Truth or dare.

Years after I started writing my thoughts, I am no closer an answer to the original dilemma of censorship.

Should I write the truth; because I owe it to my grandchildren to leave behind words that are  all brutally true and from the heart, or do I massage the truth a little to make it more palatable.
To photoshop or not.
That is the real question.
The truth as I remember it might already be altered by my perceptions and unconscious biasses, so that even it I were going for honesty, straight between the eyes, I couldn't absolutely guarantee that it would be an accurate depiction of reality.

To water down the truth and paint over the rough spots might make things easier, and more entertaining to read, but this would be a conscious effort to alter the reality.

The reality that exists in my mind might be boring, offensive and might even offend or hurt some of the characters in this reality show.

So we are literally back were we started a decade ago.

Why do we write  what we think?

What do we hope to achieve by putting ideas into the written word.

The simple answer is that I wish I could read words written by Moosa Vanker, my great grandfather from my mother's side.
I think he might have thoughts that he would have wanted to share with me.
My grandfather SA Parak was a remarkable man, and I would love to be able to access his adult thoughts, as an adult myself.

My grandfathers, both of them, spoke a lot to me and I remember much of what was said, but sadly too little.
So much of what they  shared with me is gone.

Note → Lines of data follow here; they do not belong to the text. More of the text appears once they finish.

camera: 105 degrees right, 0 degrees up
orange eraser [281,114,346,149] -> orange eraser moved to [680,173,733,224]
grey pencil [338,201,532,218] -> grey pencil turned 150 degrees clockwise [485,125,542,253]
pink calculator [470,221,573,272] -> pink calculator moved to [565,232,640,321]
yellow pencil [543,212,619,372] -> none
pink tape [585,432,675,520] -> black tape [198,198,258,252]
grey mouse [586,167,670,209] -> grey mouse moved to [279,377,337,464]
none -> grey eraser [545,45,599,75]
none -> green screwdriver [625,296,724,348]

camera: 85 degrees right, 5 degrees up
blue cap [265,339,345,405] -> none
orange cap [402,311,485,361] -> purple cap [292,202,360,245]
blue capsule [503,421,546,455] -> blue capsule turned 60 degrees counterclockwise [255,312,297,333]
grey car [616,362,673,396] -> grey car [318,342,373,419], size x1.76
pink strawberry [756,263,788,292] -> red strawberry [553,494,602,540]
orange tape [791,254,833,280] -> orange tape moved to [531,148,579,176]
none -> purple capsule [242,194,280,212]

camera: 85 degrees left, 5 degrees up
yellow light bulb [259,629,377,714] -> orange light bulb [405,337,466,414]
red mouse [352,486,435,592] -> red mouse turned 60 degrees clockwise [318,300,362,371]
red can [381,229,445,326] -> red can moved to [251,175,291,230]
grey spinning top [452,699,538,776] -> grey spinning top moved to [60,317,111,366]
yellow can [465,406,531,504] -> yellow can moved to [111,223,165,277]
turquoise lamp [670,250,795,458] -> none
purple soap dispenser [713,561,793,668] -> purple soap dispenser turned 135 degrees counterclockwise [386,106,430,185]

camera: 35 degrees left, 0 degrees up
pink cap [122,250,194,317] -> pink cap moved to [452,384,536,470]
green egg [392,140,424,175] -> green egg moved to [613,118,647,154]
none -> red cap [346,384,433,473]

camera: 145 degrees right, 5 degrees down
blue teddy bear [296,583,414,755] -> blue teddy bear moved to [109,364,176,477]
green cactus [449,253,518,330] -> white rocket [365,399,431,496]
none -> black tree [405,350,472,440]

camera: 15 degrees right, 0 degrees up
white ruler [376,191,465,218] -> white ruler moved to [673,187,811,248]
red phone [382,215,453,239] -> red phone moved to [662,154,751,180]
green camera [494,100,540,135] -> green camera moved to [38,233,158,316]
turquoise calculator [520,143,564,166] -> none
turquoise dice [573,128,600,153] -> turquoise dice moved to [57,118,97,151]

Wasted.

Because I was too young to appreciate what they  were giving me.

Now it's my turn to reach out to my great grand daughter and tell her who I am, who I was and what I thought.

My DNA might exist at the core of her, but that DNA will be more her DNA, than mine.

Just as my DNA might come in parts from my various ancestors, but exists in me in a unique combination.

The thing that is mine, right now is the stuff that goes on in my mind.

And that's what I want to give her access to.

Should I describe myself in ways that make her proud of her bloodline and make her lineage appear Nobel, or would she appreciate the truth, warts, and all.

Ten years into this exercise, I still haven't decided on what exactly I would want to tell her.

So I have to work in reverse and ask myself what I would have wanted to know about my grandfather, maternal or paternal.

What part of his life do I really wish he shared with me.
Do I really want to know about his every day and every thought. Maybe it might be entertaining and help understand the world as it was, back in his day.

I could just read period pieces, and history to get the facts of the times as they were back then, so it's not so much about what was going on, as much as what was going on in his life.

What were his concerns and fears, his hopes and dreams.

Did he have doubts about his decisions, remorse for his choices, moments of weakness?

Things he might have said or done that he was ashamed of?

If I read this,  I could maybe relate to him on a level that would explain the way my head works the way it does, and what exactly my DNA was saying.